7. The split type beam structure according to any one of claims 1 to 6, wherein the first beam (100), the second beam (200), the first column (300), the second column (400) and the third column (500) are each provided with a hollow structure, and reinforcing ribs are provided in the hollow structures of the first beam (100) and the second beam (200).

8. The split beam structure of claim 7, wherein the side walls of the first beam (100), the second beam (200), the first column (300), the second column (400), and the third column (500) are each provided with a lightening hole (700).

9. The split beam structure according to claim 7, wherein the first upright (300), the second upright (400) and the third upright (500) are provided with weight-reducing grooves (701), the weight-reducing grooves (701) are positioned on top side walls and bottom side walls of the first upright (300), the second upright (400) and the third upright (500), and mounting holes (702) are arranged in the weight-reducing grooves (701).

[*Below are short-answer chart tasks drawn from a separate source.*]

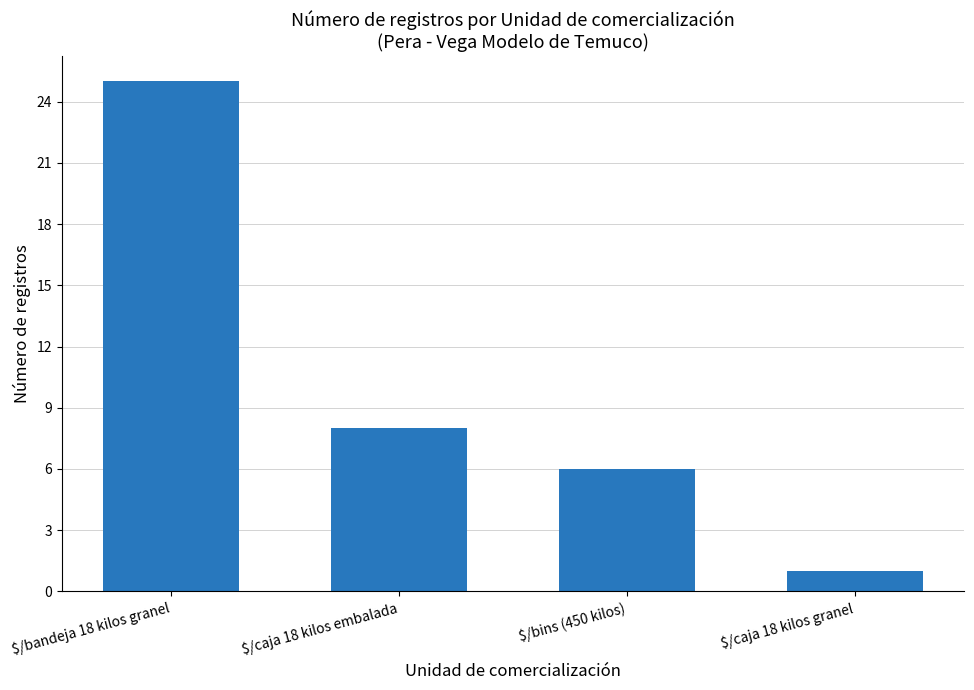

How many data points does each series have?

4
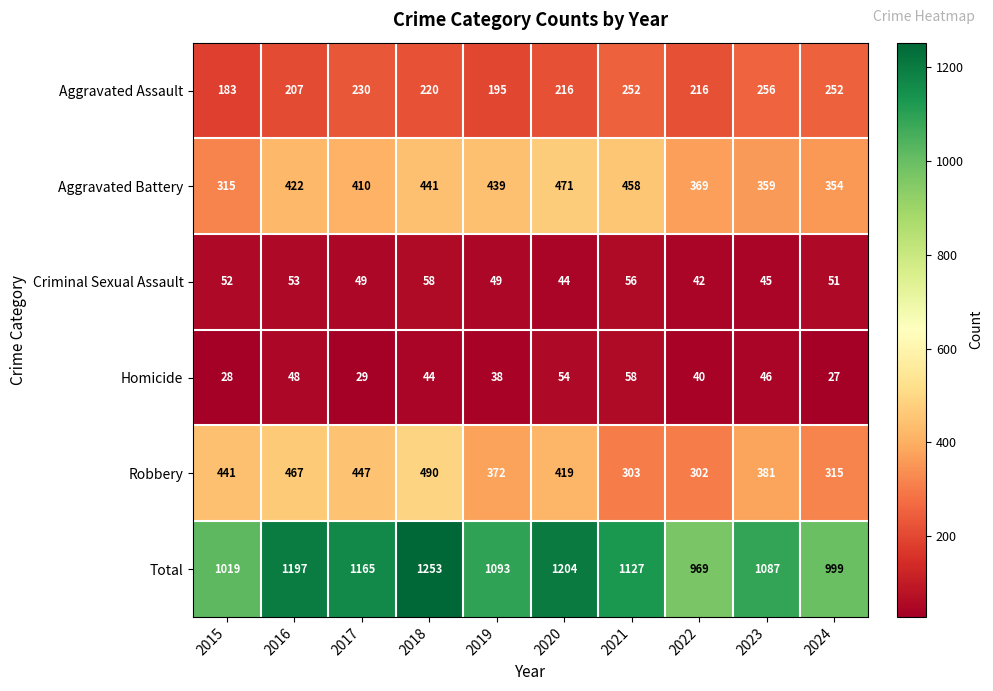

What is the total value across all series at 2023?

2174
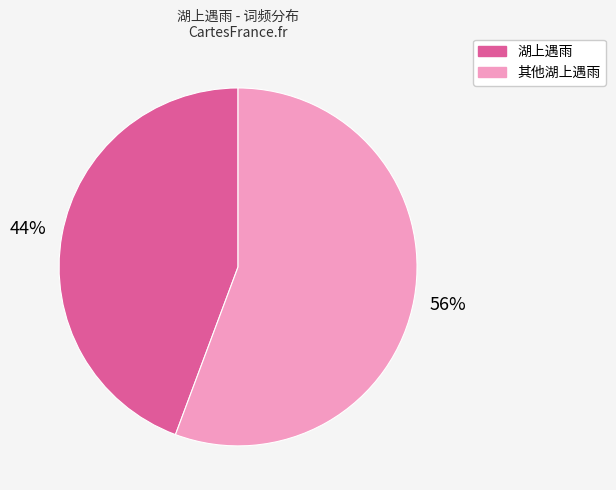

To the nearest percent, what is the average slice percentage?

50%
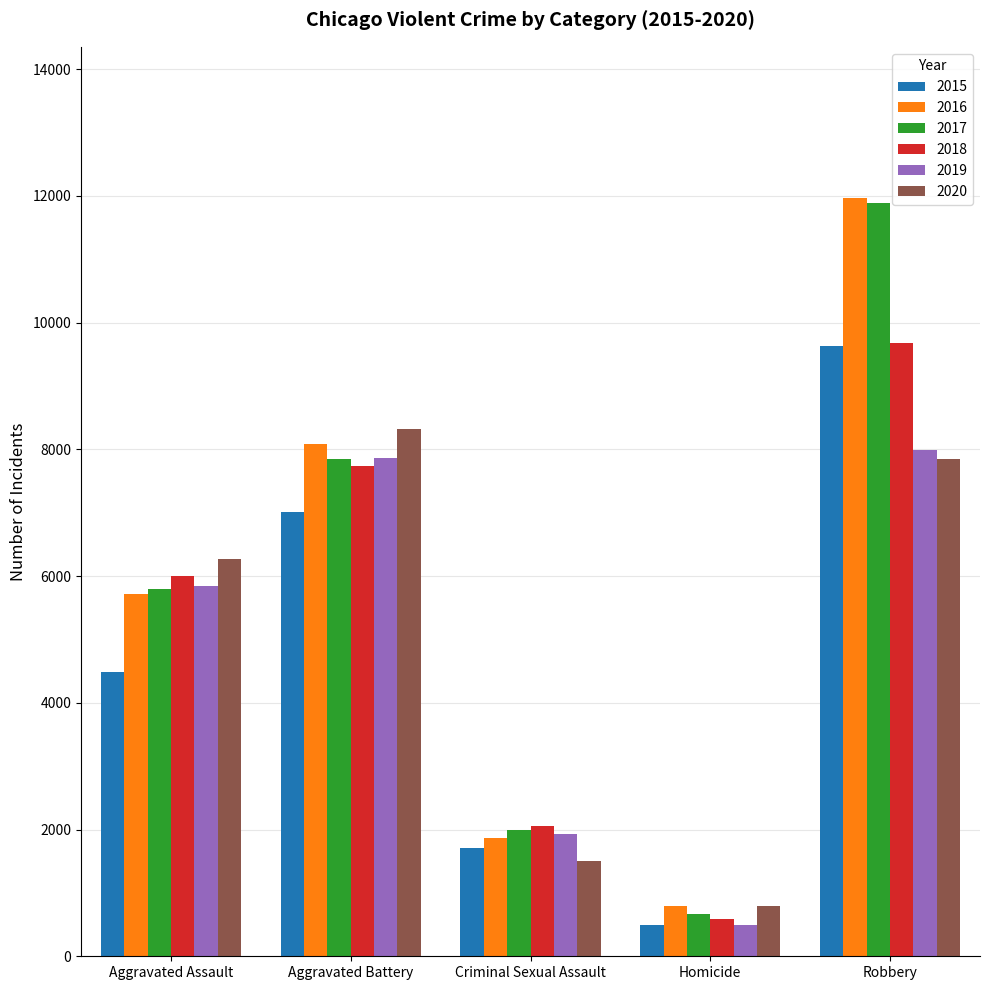

Rank the categories by 2018 value from lowest to highest.

Homicide, Criminal Sexual Assault, Aggravated Assault, Aggravated Battery, Robbery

10. A machine tool, comprising a machine tool body (800), a first headstock (801) and a second headstock (802), characterized in that the split type beam structure according to any one of claims 1-9 is further assembled, the first upright (300), the second upright (400) and the third upright (500) are all fixed on the machine tool body (800) through bottom mounting holes (702), the first headstock (801) is slidingly arranged on a double-line rail (600) of the first beam (100), and the second headstock (802) is slidingly arranged on the double-line rail (600) of the second beam (200).